Chale, High View Road, Sidcup - Wrote to Juxon Barton of his old staff to learn more of fertility ceremonies, and Barton writes that he has written Frazer directly; he may be going to the Continent for a week, but when he returns he will call and chat about the material. Accompanied by the envelope.
Trinity College, Cambridge.
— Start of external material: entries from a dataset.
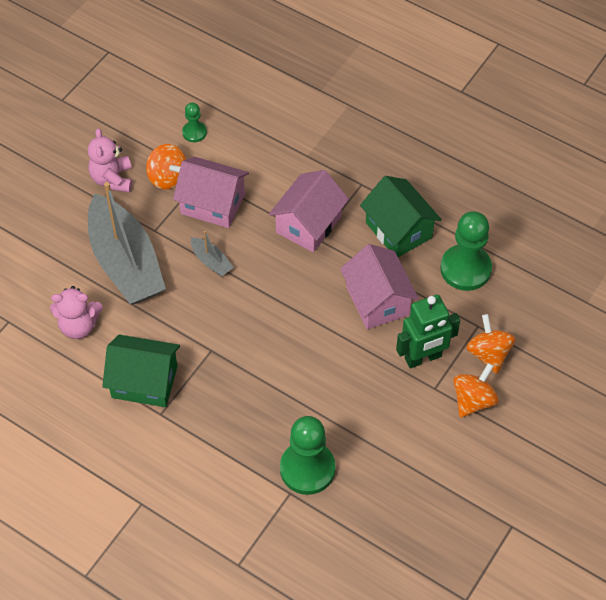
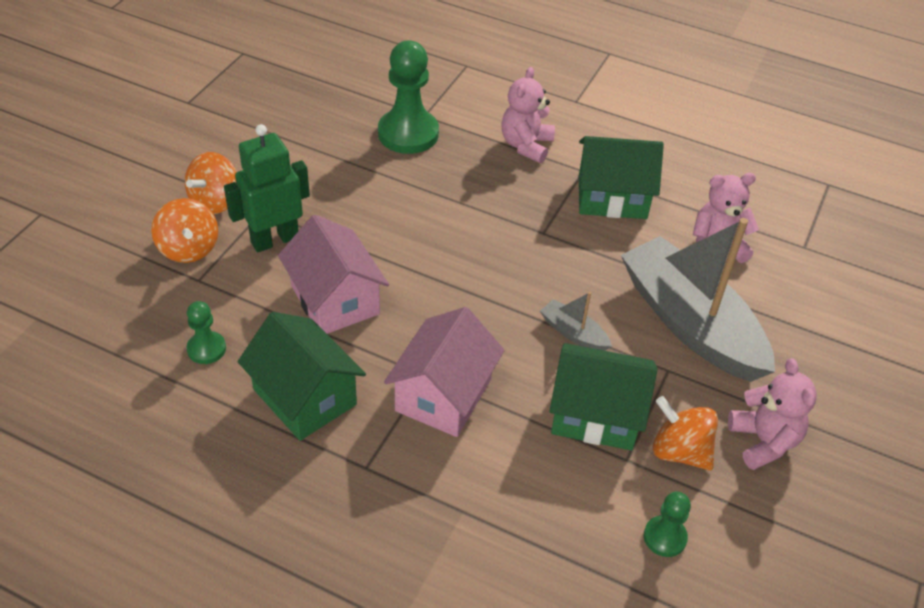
camera: 170 degrees right, 10 degrees down
(203, 447) = (526, 145): none -> pink teddy bear
(212, 204) = (596, 414): pink house -> green house
(465, 269) = (206, 349): green pawn -> green pawn, size x0.51

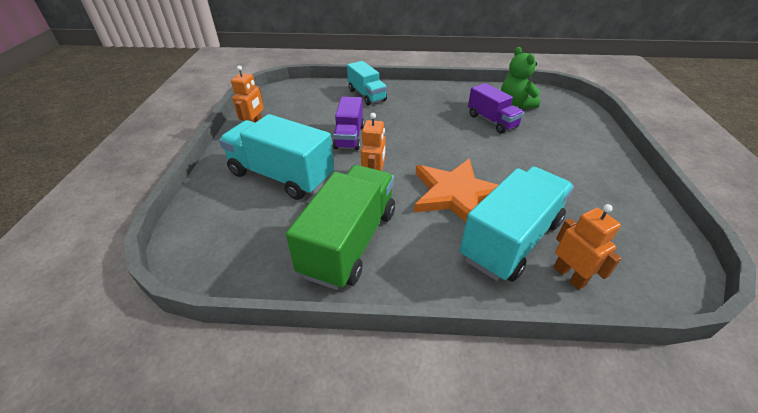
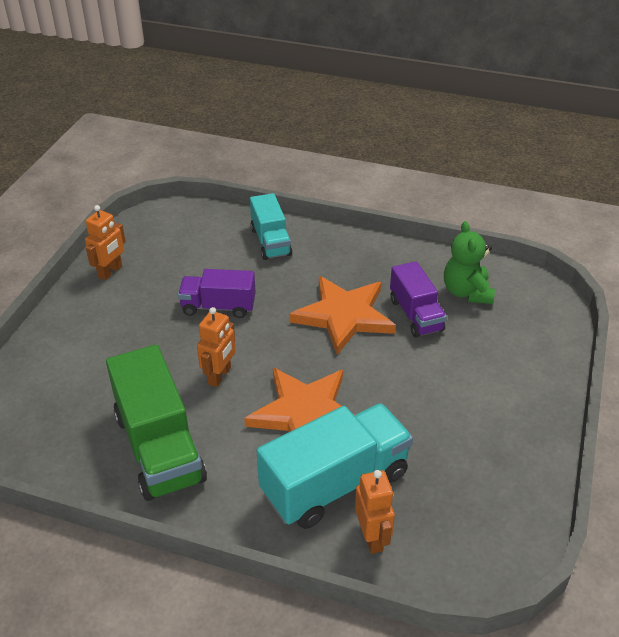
camera: 15 degrees right, 0 degrees up
(281, 176) = (118, 349): turquoise truck -> none
(349, 137) = (218, 307): purple truck -> purple truck turned 75 degrees clockwise
(350, 242) = (159, 447): green truck -> green truck turned 120 degrees clockwise
(444, 129) = (344, 316): none -> orange star

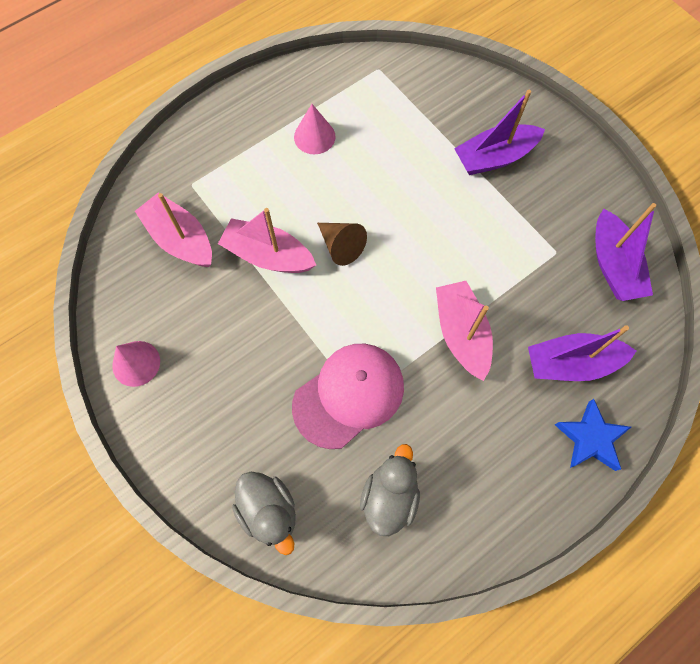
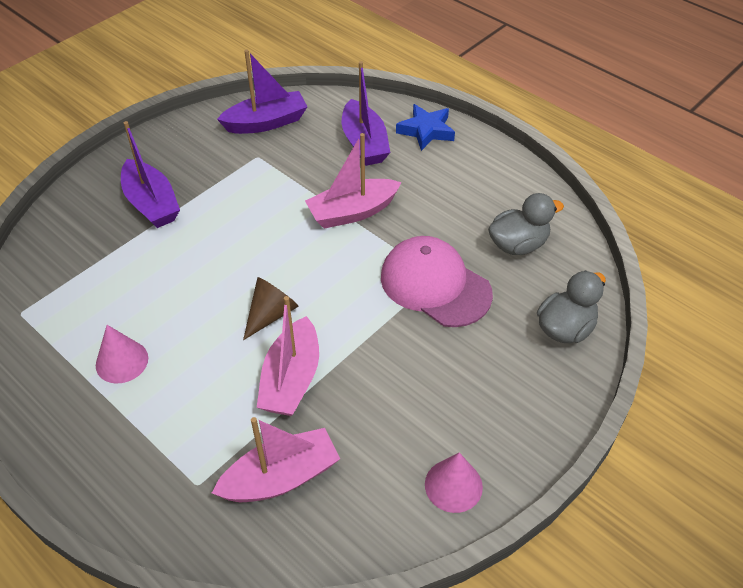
camera: 100 degrees left, 20 degrees down
(180, 239) = (281, 477): pink boat -> pink boat turned 150 degrees counterclockwise
(389, 496) = (518, 245): grey duck -> grey duck turned 150 degrees clockwise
Dated 15 December 1907 - Is glad he has arrived safely at Mombasa; has accepted the chair of Social Anthropology at the University of Liverpool, which has no salary but no responsibilities, plans to lecture on totemism; has a plan of promoting anthropological research from Liverpool, would like to fund an eighteen month expedition to Western Australia by [Baldwin] Spencer and [Francis] Gillen and would like to fund Roscoe so that he could give himself wholly to anthropological work in Central Africa; asks how long he is committed to the C.M.S., and thinks they have not kept faith with him; asks if he would work exclusively in anthropology, and for details on where and when he would work in Central Africa and for what money; his stepdaughter [Lilly Grove] is doing well at her school in Bristol as a French teacher and will join them for Christmas; hopes Mr [Geoffrey Francis?] Archer will send more notes on the Lake Rudolph tribes; [Alfred] Hollis, [C. W.] Hobley, and Lord Mountmorres (via Dr Richard Caton) have distributed a large number of anthropological questions.
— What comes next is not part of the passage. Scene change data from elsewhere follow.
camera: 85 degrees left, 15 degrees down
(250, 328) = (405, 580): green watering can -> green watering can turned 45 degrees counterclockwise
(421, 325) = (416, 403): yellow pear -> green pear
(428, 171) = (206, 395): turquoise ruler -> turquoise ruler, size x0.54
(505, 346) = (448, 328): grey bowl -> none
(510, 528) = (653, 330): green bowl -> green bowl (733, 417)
Chale, High View Road, Sidcup - Two letters accompanied by an envelope with a note in Frazer's hand, 'fertilization of women by the fig-tree (for Ovid, Fasti II)'. The first is dated 5 Aug. 1927: Hobley has referred to his 'Bantu Beliefs' and found a paragraph on magical remedies for sterility taken from the A-Kamba; gives the page reference for the Kikuyu custom; had forgotten he had written in 1910 and when he gathered notes he used another source for his information; will bring him 'Slaves and Ivory' by Darley. In the letter of 11 Sept. he apologises for the delay, as he had to go away for his health, answers two questions from his book about an ewe which has not borne a kid, and the Mukea, Mukeuyia, or muttakwa tree; mentions the information in 1910 was obtained from a chief visiting his house in Nairobi, where a great fig tree grew, and remembers the elders showing how the woman was tied to the tree, and the white sap.
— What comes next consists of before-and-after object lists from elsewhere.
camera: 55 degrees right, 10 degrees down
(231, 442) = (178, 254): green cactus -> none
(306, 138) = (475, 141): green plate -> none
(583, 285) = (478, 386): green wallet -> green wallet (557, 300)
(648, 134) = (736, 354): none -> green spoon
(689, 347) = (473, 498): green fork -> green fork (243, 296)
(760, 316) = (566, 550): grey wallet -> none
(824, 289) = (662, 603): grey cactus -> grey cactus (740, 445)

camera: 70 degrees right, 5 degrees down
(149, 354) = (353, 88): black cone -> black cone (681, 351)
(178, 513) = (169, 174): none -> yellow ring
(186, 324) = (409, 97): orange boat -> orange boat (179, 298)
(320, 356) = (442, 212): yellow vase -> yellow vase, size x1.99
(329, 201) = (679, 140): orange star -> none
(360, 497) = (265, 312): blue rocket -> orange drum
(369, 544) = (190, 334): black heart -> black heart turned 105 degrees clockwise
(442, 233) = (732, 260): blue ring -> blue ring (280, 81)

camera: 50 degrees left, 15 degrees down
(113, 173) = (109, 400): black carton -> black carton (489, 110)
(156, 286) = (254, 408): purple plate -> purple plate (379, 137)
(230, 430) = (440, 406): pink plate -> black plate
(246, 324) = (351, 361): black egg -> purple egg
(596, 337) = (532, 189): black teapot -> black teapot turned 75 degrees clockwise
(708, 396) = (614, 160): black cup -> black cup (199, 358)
Hotel Lutetia, Paris. Dated 31 December 1921 - Is in Paris, where he gave a lecture at the Sorbonne in front of 700 people; is having a bust made by Bourdelle who will present it to the Museum of the Luxembourg; Lilly's translation of 'Adonis' is out and she is busy getting other books translated; has been asked to write the preface to Malinowski's Trobriand book and [C. W.] Hobley's book.
Homefield, Send, Surrey - In her letter of 28 Oct. she shares that her son [Arnold Paice?], one of the first white settlers in Kenya, states that the Kikuyu do not keep pigs or sacrifice them, as mentioned in 'Folk-Lore in the Old Testament', and wonders if the reference from C. W. Hobley is correct; she thanks him for his reply on 10 November.
Second letter accompanied by the envelope.